PROBLEM STATEMENT:
Copy exactly, please, the lines of the data from its start through the line containing "to the observation".

GIVEN INFORMATION:
⟨
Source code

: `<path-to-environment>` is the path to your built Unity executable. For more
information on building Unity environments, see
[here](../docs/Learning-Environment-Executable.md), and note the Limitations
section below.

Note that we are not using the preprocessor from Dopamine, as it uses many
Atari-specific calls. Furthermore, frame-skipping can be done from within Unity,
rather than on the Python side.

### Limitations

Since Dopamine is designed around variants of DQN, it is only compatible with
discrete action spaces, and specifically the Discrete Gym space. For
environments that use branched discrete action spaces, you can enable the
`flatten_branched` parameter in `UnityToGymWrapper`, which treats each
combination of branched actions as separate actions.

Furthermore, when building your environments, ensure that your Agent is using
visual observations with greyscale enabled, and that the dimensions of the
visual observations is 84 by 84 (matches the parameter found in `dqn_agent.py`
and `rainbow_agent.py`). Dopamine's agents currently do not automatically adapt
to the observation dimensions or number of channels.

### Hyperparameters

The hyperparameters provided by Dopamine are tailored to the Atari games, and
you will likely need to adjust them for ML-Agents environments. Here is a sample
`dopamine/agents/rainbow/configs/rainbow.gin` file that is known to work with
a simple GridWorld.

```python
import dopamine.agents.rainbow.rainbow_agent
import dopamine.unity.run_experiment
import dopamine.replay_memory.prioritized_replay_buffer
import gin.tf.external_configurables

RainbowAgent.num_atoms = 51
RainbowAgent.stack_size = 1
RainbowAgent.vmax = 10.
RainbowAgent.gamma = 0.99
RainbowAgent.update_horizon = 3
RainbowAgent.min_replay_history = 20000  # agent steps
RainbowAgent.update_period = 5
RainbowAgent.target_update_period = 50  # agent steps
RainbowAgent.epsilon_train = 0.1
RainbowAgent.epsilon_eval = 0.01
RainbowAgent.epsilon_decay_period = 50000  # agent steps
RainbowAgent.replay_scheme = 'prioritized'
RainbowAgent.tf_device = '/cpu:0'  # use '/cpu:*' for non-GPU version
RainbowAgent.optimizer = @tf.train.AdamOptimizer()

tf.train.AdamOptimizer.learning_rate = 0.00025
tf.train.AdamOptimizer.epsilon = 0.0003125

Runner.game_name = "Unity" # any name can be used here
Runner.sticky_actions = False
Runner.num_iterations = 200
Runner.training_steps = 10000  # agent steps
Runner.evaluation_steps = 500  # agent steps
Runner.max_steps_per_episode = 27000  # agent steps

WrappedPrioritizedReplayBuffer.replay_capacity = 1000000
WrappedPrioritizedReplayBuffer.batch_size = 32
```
⟩
RESPONSE:
Source code

: `<path-to-environment>` is the path to your built Unity executable. For more
information on building Unity environments, see
[here](../docs/Learning-Environment-Executable.md), and note the Limitations
section below.

Note that we are not using the preprocessor from Dopamine, as it uses many
Atari-specific calls. Furthermore, frame-skipping can be done from within Unity,
rather than on the Python side.

### Limitations

Since Dopamine is designed around variants of DQN, it is only compatible with
discrete action spaces, and specifically the Discrete Gym space. For
environments that use branched discrete action spaces, you can enable the
`flatten_branched` parameter in `UnityToGymWrapper`, which treats each
combination of branched actions as separate actions.

Furthermore, when building your environments, ensure that your Agent is using
visual observations with greyscale enabled, and that the dimensions of the
visual observations is 84 by 84 (matches the parameter found in `dqn_agent.py`
and `rainbow_agent.py`). Dopamine's agents currently do not automatically adapt
to the observation dimensions or number of channels.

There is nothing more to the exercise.